Based on the results of Zahedpasha et al, PCT level was high in newborns with positive blood culture and it decreased after appropriate antibiotic therapy. On the other hand, in Zahedpasha study other screening tests of sepsis were negative in culture positive cases, whereas PCT level was high. These findings support benefit of PCT in early diagnosis of neonatal sepsis[22].

In the present study, in contrast to Zahedpasha et al, other screening tests for diagnosis of sepsis, meningitis and UTI were positive.

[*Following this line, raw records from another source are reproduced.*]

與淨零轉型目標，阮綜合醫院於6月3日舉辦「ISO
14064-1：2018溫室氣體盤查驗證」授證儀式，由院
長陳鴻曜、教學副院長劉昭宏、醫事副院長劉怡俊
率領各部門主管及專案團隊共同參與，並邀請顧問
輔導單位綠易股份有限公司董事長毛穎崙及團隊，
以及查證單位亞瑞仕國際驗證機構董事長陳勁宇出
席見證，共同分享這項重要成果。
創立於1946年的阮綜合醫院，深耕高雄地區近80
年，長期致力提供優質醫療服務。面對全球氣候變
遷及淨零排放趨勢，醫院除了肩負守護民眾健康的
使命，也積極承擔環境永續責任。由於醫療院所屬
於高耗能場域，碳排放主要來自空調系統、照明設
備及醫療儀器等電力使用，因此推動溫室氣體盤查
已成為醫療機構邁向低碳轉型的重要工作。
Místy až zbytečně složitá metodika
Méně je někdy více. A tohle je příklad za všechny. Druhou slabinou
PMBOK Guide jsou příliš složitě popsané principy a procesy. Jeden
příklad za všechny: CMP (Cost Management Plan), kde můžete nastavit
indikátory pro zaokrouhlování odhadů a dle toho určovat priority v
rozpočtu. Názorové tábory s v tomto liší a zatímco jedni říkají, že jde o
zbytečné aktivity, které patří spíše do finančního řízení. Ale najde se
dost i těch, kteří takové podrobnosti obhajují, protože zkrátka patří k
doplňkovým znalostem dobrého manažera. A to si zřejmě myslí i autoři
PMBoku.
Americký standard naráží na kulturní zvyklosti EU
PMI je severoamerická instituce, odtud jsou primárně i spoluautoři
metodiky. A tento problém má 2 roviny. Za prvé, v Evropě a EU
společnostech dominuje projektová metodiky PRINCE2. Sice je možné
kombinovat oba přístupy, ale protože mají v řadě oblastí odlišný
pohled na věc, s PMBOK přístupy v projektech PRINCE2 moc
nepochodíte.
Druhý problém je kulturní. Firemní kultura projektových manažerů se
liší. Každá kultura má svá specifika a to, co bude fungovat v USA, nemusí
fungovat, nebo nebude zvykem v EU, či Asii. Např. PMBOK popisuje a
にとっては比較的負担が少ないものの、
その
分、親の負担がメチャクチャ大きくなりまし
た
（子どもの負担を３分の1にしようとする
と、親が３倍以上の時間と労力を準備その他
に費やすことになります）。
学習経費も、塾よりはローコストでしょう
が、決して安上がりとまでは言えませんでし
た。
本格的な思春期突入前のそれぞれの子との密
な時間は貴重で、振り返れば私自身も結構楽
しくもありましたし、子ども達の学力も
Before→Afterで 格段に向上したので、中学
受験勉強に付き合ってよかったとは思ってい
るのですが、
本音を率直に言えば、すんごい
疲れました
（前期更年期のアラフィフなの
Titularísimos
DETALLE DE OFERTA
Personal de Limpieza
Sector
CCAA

One of the limitations of the present study was selection of icteric neonates as control group. For this reason we propose another randomized double-blinded study for assessment of diagnostic value of procalcitonin as a marker of neonatal bacterial infections. Another limitation of our study was the shortage of culture positive neonates as gold standard for sepsis to determine the sensitivity and specificity. For this reason we propose another study and evaluation the PCT level in relation to the class of sepsis before and after treatment.

Conclusion

Based on the results of the present study the PCT level was high (>2 ng/ml) in newborns with positive blood, urine or CSF culture. The result confirmed high sensitivity, specificity, PPV and NPV for diagnosis of neonatal infections. We recommend antibiotic therapy in newborns suspect to bacterial infections based on clinical features and PCT test results.

Acknowledgment

The authors would like to acknowledge the office of Vice chancellor for research of Hamadan University of Medical Sciences for financial support of this study. Also we would like to thank Dr. Mani for his assistance in statistical analysis, Mr. Khiabanchi and Mrs. Zabihi for their contribution and collaboration.